■ Texto para analizar ■

Según ha tenido ocasión de manifestar la Comisión Europea, los criterios nacionales de fin de la condición de residuo sólo serán vinculantes dentro del Estado miembro que los ha establecido.
Cuando los materiales sean trasladados a otro Estado miembro, el país de destino no tiene ninguna obligación de aceptar la clasificación del material como no residuo que esté basada en los criterios de fin de la condición de residuo por el país de origen. Por lo tanto, salvo posicionamiento previo y expreso del país de destino, indicando que acepta dicha clasificación, el traslado se efectuará con arreglo al Reglamento (CE) nº 1013/2006 del Parlamento Europeo y del Consejo de 14 de junio de 2006, relativo a los traslados de residuos. En todo caso si el país de origen o destino es un estado no miembro, el traslado se efectuará conforme al citado Reglamento.
VI
La presente orden ministerial ha sido sometida al procedimiento de información en materia de normas y reglamentaciones técnicas y de reglamentos relativos a los servicios de la sociedad de la información, regulado en el Real Decreto 1337/1999, de 31 de julio, a los efectos de dar cumplimiento a lo dispuesto en la Directiva 2015/1535 del Parlamento Europeo y del Consejo de 9 de septiembre de 2015 por la que se establece un procedimiento de información en materia de reglamentaciones técnicas y de reglas relativas a los servicios de la sociedad de la información.
La habilitación para desarrollar esta orden se encuentra en el artículo 5 de la Ley 22/2011, de 28 de julio, y su fundamento constitucional en el artículo 149.1.23ª de la Constitución, que atribuye al Estado la competencia exclusiva en materia de legislación básica sobre protección del medio ambiente.

■ Enunciado ■
Transcribe literalmente el pasaje del texto sobre el fin de la condición de residuo que empieza en "Según ha tenido" y termina en "los ha establecido.". Las entradas no tienen ninguna relación con este ejercicio.

■ Datos ■
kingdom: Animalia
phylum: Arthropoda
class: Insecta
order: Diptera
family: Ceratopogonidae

--

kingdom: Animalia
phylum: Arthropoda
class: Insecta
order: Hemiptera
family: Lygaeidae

...

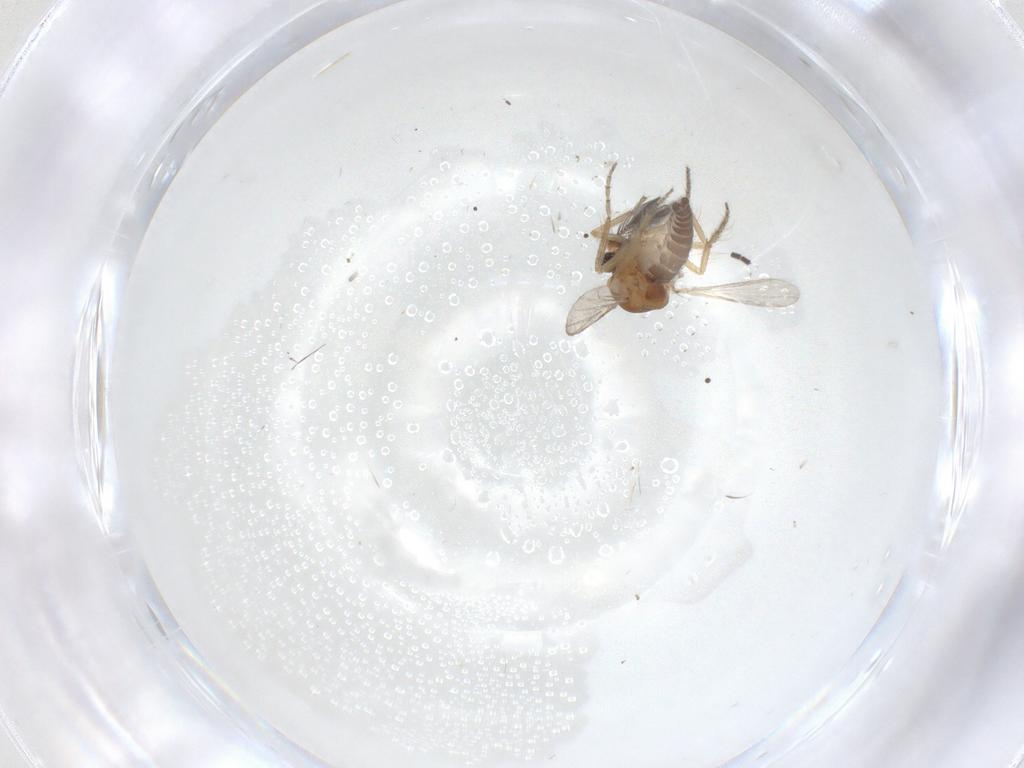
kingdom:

■ Respuesta ■
Según ha tenido ocasión de manifestar la Comisión Europea, los criterios nacionales de fin de la condición de residuo sólo serán vinculantes dentro del Estado miembro que los ha establecido.